UEFA has given all the European leagues until the 30th of June to complete their seasons, which will give clubs and leagues not just logistical headaches, but financial ones too, with games coming thick and fast once the seasons resume. The loss of gate receipts and TV revenue will be a hard one to take for the Premier League and the Football League, while the Airtricity League at home will take a huge hit financially. Many League of Ireland clubs have already stopped paying their players and staff and have received €25,000 from former League of Ireland players, yet, even when the league starts up again, it will be a question of how many will feel safe enough to come to the games, and unlike the Premier League, gate receipts could mean the difference between the club going broke or not. This season looks to be a make or break for the future of the league and could potentially spell disaster if it does not follow the already tight deadline the FAI has set out for them, with the completion of the league now being in December, which, from a weather point of view, is already risky.

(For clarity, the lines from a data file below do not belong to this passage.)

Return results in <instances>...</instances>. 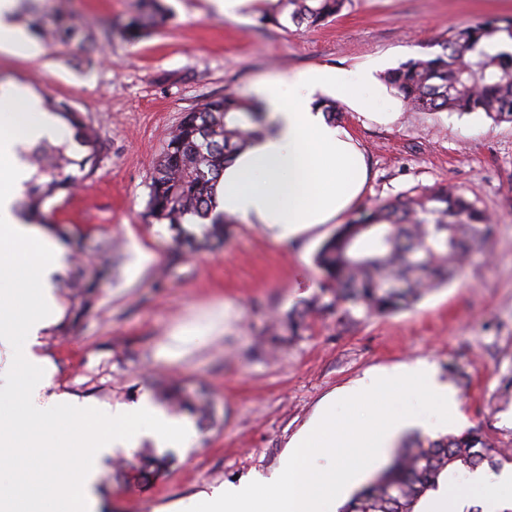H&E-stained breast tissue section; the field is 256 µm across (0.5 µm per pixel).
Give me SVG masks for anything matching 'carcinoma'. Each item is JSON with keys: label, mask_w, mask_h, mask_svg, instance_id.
<instances>
[{"label": "carcinoma", "mask_w": 512, "mask_h": 512, "mask_svg": "<svg viewBox=\"0 0 512 512\" xmlns=\"http://www.w3.org/2000/svg\"><path fill=\"white\" fill-rule=\"evenodd\" d=\"M343 4L344 0H277L263 18L277 23L286 12L293 24L316 27L335 19ZM29 15V28L38 31L46 42L86 45L85 53L77 58L78 67L92 70L98 66L100 46L109 36L107 26L76 18L66 8V0H59L52 8L50 21L35 10ZM169 18L163 0H140L124 33L131 40H139ZM499 32L512 39V22L497 26L487 21L459 30L448 39L443 54L411 59L392 70L387 81L414 111L478 113L494 121L512 122V50L497 48L494 37ZM53 109L85 155L68 157L66 141L33 148L36 174L22 207L34 223L65 239L68 228L54 223V210L44 205L92 178L103 144L68 104L57 102ZM254 117L250 106L232 95L205 102L185 113L152 169L148 215L177 231L180 245L189 252L224 242L227 225L233 220L214 213L216 187L224 165L253 138L254 132L246 123ZM189 216L204 221L201 236L184 229ZM491 233L485 211L452 186H437L380 205L365 216L338 225L321 244L315 255L323 277L320 292L303 308L288 313L283 326L296 335L317 312L341 310L349 315L360 310L366 315H386L406 309L427 291L451 282ZM107 273L105 267L94 278L73 275L64 283L70 311L60 334L69 332L93 305L97 282ZM162 397L172 405L196 410L201 422L209 421L208 405H192L181 387L167 386ZM170 463L167 456H135L126 461L119 474L128 482L146 484L158 478ZM485 463L493 468L512 464V452L497 447L477 429L437 439L414 438L398 449L388 468L357 492L342 512H415L442 473L472 471Z\"/></svg>", "instance_id": "obj_1"}]
</instances>
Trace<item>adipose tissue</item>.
Wrapping results in <instances>:
<instances>
[{"mask_svg": "<svg viewBox=\"0 0 512 512\" xmlns=\"http://www.w3.org/2000/svg\"><path fill=\"white\" fill-rule=\"evenodd\" d=\"M359 112L376 107L371 71L349 78L322 68L261 82L257 94L271 123L245 152L224 167L218 209L258 227L272 240H302L318 226L343 221L358 204L368 176L357 139L328 118L319 102L326 89ZM57 134L55 119L39 99L13 86L0 89V346L8 363L0 400L17 398L14 414H0V447L40 459L33 482H52L55 512H102L98 487L104 461L132 450L141 439L185 447L188 422L144 403L110 409L68 396H46L50 366L31 350L39 332L60 316L52 276L61 250L46 231L19 213L17 189L32 171L20 158L24 146ZM394 382L414 384L435 415L376 412L359 424H337L328 401L290 441L278 470L255 482L227 483L205 494V512H336L360 470L341 464L346 449L366 448L380 464L412 429L429 431L458 414L454 390L435 371L417 362L401 364L349 388L357 403ZM470 487L482 495L484 512H512V471L471 473Z\"/></svg>", "mask_w": 512, "mask_h": 512, "instance_id": "adipose-tissue-1", "label": "adipose tissue"}]
</instances>
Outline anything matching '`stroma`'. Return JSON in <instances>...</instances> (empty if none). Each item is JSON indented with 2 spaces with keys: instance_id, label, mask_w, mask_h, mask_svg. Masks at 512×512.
I'll return each instance as SVG.
<instances>
[{
  "instance_id": "stroma-1",
  "label": "stroma",
  "mask_w": 512,
  "mask_h": 512,
  "mask_svg": "<svg viewBox=\"0 0 512 512\" xmlns=\"http://www.w3.org/2000/svg\"><path fill=\"white\" fill-rule=\"evenodd\" d=\"M79 14L111 31L105 59L76 68L78 45L30 36L16 54L0 48V84L26 86L42 101L66 102L103 142L97 173L58 197L55 218L69 226L68 266H102L95 303L70 336L44 328L34 346L54 367L49 390L105 407L160 403L178 381L209 403L216 424L193 426L185 448L142 442L138 454H167L157 482L125 483L105 462L106 512H166L212 488L277 469L288 441L327 399L355 423L384 409H421L405 385L375 392L356 406L343 398L367 376L403 363L434 366L457 395L448 430L480 429L512 448V123L481 114L409 110L387 73L414 58L442 54L458 29L479 20H512V0H346L336 20L315 28L261 24L265 0H243L232 13L213 0H166L173 21L130 41L121 27L138 0H70ZM310 68L352 75L371 70L381 116L356 112L335 93L336 121L359 138L369 179L359 211L438 184H451L488 213L494 233L447 286L410 309L385 316L317 314L277 350L260 345L275 319L311 301L321 274L320 238L276 243L232 224L221 246L179 252L174 232L147 214V182L170 131L211 97L254 103L266 79ZM186 335L167 355L174 335Z\"/></svg>"
}]
</instances>
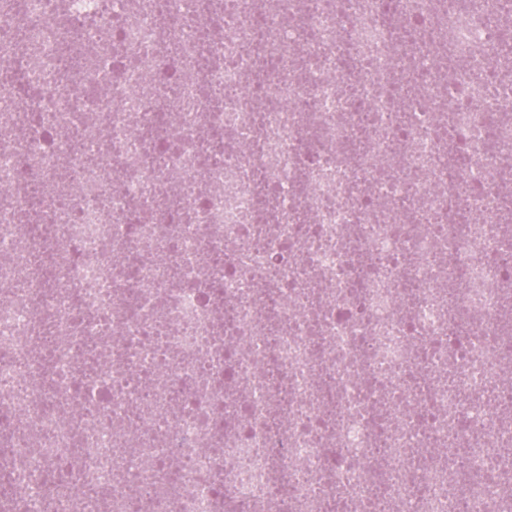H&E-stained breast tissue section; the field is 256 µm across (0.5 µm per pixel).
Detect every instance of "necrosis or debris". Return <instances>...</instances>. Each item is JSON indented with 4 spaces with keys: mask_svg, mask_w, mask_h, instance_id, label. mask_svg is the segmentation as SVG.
<instances>
[{
    "mask_svg": "<svg viewBox=\"0 0 512 512\" xmlns=\"http://www.w3.org/2000/svg\"><path fill=\"white\" fill-rule=\"evenodd\" d=\"M458 1L0 0V512H512V0Z\"/></svg>",
    "mask_w": 512,
    "mask_h": 512,
    "instance_id": "1",
    "label": "necrosis or debris"
}]
</instances>
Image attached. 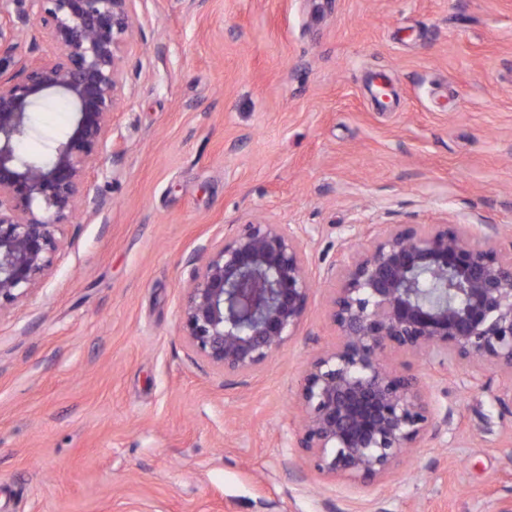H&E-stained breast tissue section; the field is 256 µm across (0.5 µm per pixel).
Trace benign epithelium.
Wrapping results in <instances>:
<instances>
[{"mask_svg":"<svg viewBox=\"0 0 512 512\" xmlns=\"http://www.w3.org/2000/svg\"><path fill=\"white\" fill-rule=\"evenodd\" d=\"M131 2L0 0V39L35 30L47 45L15 73L0 62V310L49 274L61 226L76 220L107 155L112 113L126 97ZM52 96L68 101L73 119L32 160L23 135ZM190 264L180 328L215 372L255 373L297 335L314 280L303 233L241 224ZM335 278L336 343L303 370L297 447L319 474L371 484L448 424L416 377L385 368L387 351L512 374V244L473 243L462 224H397L349 250Z\"/></svg>","mask_w":512,"mask_h":512,"instance_id":"7a95c632","label":"benign epithelium"}]
</instances>
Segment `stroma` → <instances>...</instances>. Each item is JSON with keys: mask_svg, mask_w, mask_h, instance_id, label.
I'll list each match as a JSON object with an SVG mask.
<instances>
[{"mask_svg": "<svg viewBox=\"0 0 512 512\" xmlns=\"http://www.w3.org/2000/svg\"><path fill=\"white\" fill-rule=\"evenodd\" d=\"M112 160L43 285L0 310V512H512V376L388 353L439 434L381 482L324 477L295 403L333 344L342 241L393 224L512 241V0H133ZM51 97L24 151L70 124ZM264 221L304 231L297 336L224 378L179 327L187 262Z\"/></svg>", "mask_w": 512, "mask_h": 512, "instance_id": "1", "label": "stroma"}]
</instances>
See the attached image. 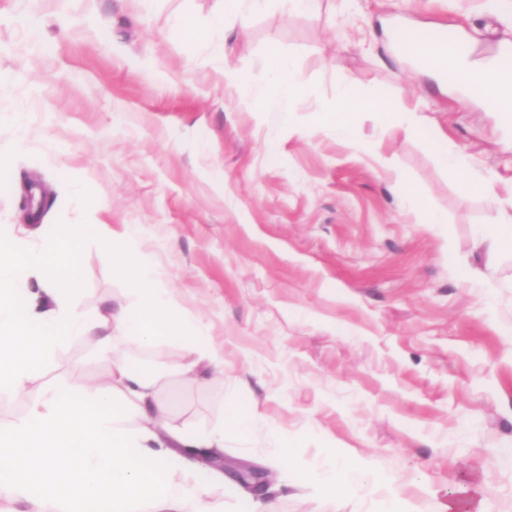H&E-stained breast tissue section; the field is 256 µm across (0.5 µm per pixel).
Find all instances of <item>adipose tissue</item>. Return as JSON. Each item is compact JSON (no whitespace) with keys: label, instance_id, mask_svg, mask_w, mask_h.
<instances>
[{"label":"adipose tissue","instance_id":"1","mask_svg":"<svg viewBox=\"0 0 512 512\" xmlns=\"http://www.w3.org/2000/svg\"><path fill=\"white\" fill-rule=\"evenodd\" d=\"M221 2V12L203 20L175 16L176 31L224 59L226 90L249 106L262 109L272 95L293 104L302 95V83L294 59L281 47L266 51L262 64L268 80L260 88L244 71L227 64L231 41H211L214 31L225 30L228 19L247 24L252 15L276 7L279 0ZM384 106L381 97L345 81L314 120L337 138L349 140L364 115ZM104 229L95 221L63 224L35 242L0 229V392L24 388L56 340L98 328L112 329L137 344L160 336L188 341L191 358L182 368L187 375H197L202 364L223 363L206 324L181 313L170 295L157 288L158 273L142 259L137 228L104 239L131 286L132 305L97 322L75 308L81 287L76 249ZM111 371L107 387L41 390L23 419L0 425V503H26L37 510L49 503L52 512H93L97 506L104 512H214L207 491L218 471L195 461L191 452L222 448L228 434L249 436L261 415L233 401L222 428L177 429L165 422L166 407L154 398L158 373L130 359L112 361ZM313 466L329 493L338 482H358L380 468L378 462L357 459L345 448L330 460H314ZM177 470L194 474V491L169 482V474Z\"/></svg>","mask_w":512,"mask_h":512}]
</instances>
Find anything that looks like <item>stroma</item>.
Here are the masks:
<instances>
[{"mask_svg": "<svg viewBox=\"0 0 512 512\" xmlns=\"http://www.w3.org/2000/svg\"><path fill=\"white\" fill-rule=\"evenodd\" d=\"M217 6L160 0L145 14L135 0H0V70L17 76L0 93V225L48 232L94 214L111 231L138 227L160 288L208 325L224 372L187 378V347L170 339L117 338L112 349L165 371L156 397L174 427L222 426L232 400L278 424L291 461L268 444L265 423L223 449L280 473L278 512H373L366 490L340 484L326 495L310 479V460L335 447L381 461L421 512L472 470L483 512H512V257L473 243L512 197V122L399 61L379 25L443 28L484 59L512 44V0H326L318 14L254 16L230 64L264 84L261 59L278 44L305 94L292 112L273 99L260 116L226 92L219 61L171 26L177 11ZM32 17L48 21L36 42ZM346 79L390 111L421 112L424 129L393 135L372 117L346 142L315 125L312 113ZM450 148L493 182L496 199L462 193L437 162ZM71 169L82 196L62 179ZM398 176L446 223L410 209ZM78 251L77 309L100 317L126 306L128 283L100 242ZM472 269L490 280L486 293L470 288ZM109 376L96 337L57 341L25 390L0 394V423L24 418L43 386Z\"/></svg>", "mask_w": 512, "mask_h": 512, "instance_id": "obj_1", "label": "stroma"}]
</instances>
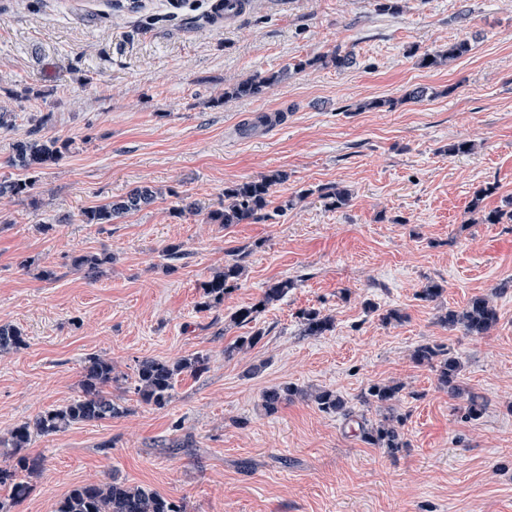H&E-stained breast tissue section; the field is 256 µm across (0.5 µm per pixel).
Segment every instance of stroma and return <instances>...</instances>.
Masks as SVG:
<instances>
[{
	"instance_id": "1",
	"label": "stroma",
	"mask_w": 512,
	"mask_h": 512,
	"mask_svg": "<svg viewBox=\"0 0 512 512\" xmlns=\"http://www.w3.org/2000/svg\"><path fill=\"white\" fill-rule=\"evenodd\" d=\"M212 2L140 0L132 12L115 0H0V179L29 176L8 159L34 126L67 145L30 194L0 202V324L26 338L0 353V438L77 398L87 355L128 377L148 358H210L204 374L176 377L164 408L124 385L113 393L126 415L34 437L24 453L43 470L10 512H54L72 486L114 476L185 512H512V222L467 215L485 188L486 209H512V0H405L394 15L376 0H249L229 25ZM462 37L469 55L419 67L420 53ZM337 47L350 66L318 64ZM278 71L265 94L225 99ZM416 88L423 100H406ZM460 140L474 150L449 153ZM275 170L288 178L273 202L292 208L209 221L226 185ZM143 185L160 191L148 208L84 223L83 211ZM336 186L351 193L338 209L323 198ZM172 243L183 257L171 265ZM237 248L238 288L202 307L200 283ZM85 253L112 257L97 280L71 266ZM284 278L295 286L282 301L231 322ZM431 280L444 292L428 302ZM480 294L499 313L488 335L439 324ZM311 307L334 317L327 335H302ZM390 309L404 321L383 324ZM256 330L258 345L225 357ZM426 342L459 359L463 387L487 400L480 419L412 362ZM391 380L404 385L409 441L394 455L307 398L336 391L374 421L358 397ZM285 382L302 397L266 415L263 391Z\"/></svg>"
}]
</instances>
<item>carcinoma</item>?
<instances>
[{
	"instance_id": "cac0c4a2",
	"label": "carcinoma",
	"mask_w": 512,
	"mask_h": 512,
	"mask_svg": "<svg viewBox=\"0 0 512 512\" xmlns=\"http://www.w3.org/2000/svg\"><path fill=\"white\" fill-rule=\"evenodd\" d=\"M472 50L470 39L463 38L448 43V47L438 51L423 53L418 64L426 68H437L455 61ZM279 76L260 74L237 85L224 93V98L259 97L270 85L277 82ZM65 145L56 140L32 138L18 141L13 145L10 157L11 165L25 171H36L59 162ZM286 179V174L273 171L258 179L233 183L224 187V208L209 215L215 224H243L250 220L271 218L267 208L272 203L273 188ZM34 181L26 179L0 180V199L19 197L30 192ZM487 190L476 192L468 213L478 216L483 224H499L504 217L512 220V214L499 210L485 211L482 200ZM158 190L151 186L132 189L125 197L84 212L87 224H110L124 215L138 212L152 205ZM112 257L103 254H82L72 257L71 265L89 277L103 273V268L111 263ZM245 266L243 257L233 254V258L224 263V268L216 271L200 284L202 306L209 308L224 302V295L235 288L243 277ZM295 287V282L286 278L275 280L263 290L258 303L237 309L231 321L237 325L251 323L255 314L280 302L288 291ZM301 333L304 336H323L332 331L334 318L319 308L303 309L298 313ZM496 306L484 295L470 298L465 308L450 309L440 317L442 326L449 329H461L467 336H485L498 323ZM263 337L257 331L250 336H241L224 348V355L235 354L254 347ZM26 346V339L21 330L13 325H0V352L17 351ZM412 361L434 372L437 386L451 396L464 393L460 384L461 363L450 349L437 344H420L411 354ZM209 369V358L203 354L181 358L176 361L146 359L138 364L135 371L134 390L140 402L161 409L172 398L174 380L177 375L188 372L200 376ZM120 377L115 374L112 362L97 355L90 354L84 359L80 381L81 395L70 403L49 408L30 421L16 425L9 433L7 445L18 454L16 463L10 468L0 467V490L7 497L0 498V512H4L7 502H18L26 498L31 489L32 479L42 472V462L38 458L19 455L28 447L35 435H52L66 431L70 427L87 422H98L121 417L127 413L118 398L112 396L109 388L117 384ZM402 383L374 382L368 385L360 396L366 406L387 405L398 398ZM302 394L301 389L290 384L281 383L263 391L262 407L272 415L282 405L293 401ZM319 410L341 415L346 421L357 424L361 440L377 448H387L395 452L408 447L403 431L404 417L388 415L377 423L369 422L364 415L356 414L347 402L335 391L320 389L311 395ZM486 401L483 396L467 393L462 407L463 415L470 420L480 418L485 411ZM55 512H185L183 505L142 486H135L112 477L106 482H86L73 486L57 503Z\"/></svg>"
}]
</instances>
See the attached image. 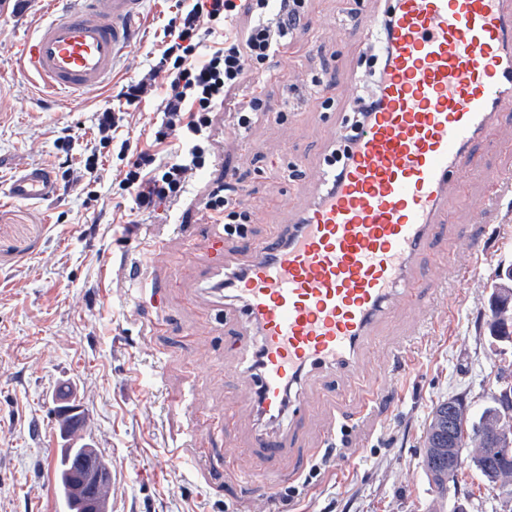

On the GAA sides of things, this is one of their best proponents for staying as an amateur sport, as, from a monetary standpoint, the GAA is risk free in comparison to soccer. However, from a fixture point of view, this is a disaster, as the GAA runs a pretty tight schedule even in the best of times, with some level of GAA taking place all year round and a serious amount of either fixture reshuffling or cancellation is needed for not just this year’s championship, but this will have a knock on effect into next year. This could also be a great opportunity for the GAA to try and fix a broken fixture system, especially from a football point of view and make the year more manageable for even the busiest of players.
Around the world, there is confusion over how different sports will deal with this, so much so that the Olympics may have to be postponed as Euro 2020 already has been, which destroys many athletes’ preparations for the Games, which many have been planning for the last four years.
However, no matter how you think the sporting world will survive, this is clearly nowhere near the most important thing in the world now and while it may take months if not years for sports to recover from this, it will recover and we can finally watch live sport again, which is what millions like me have been waiting for.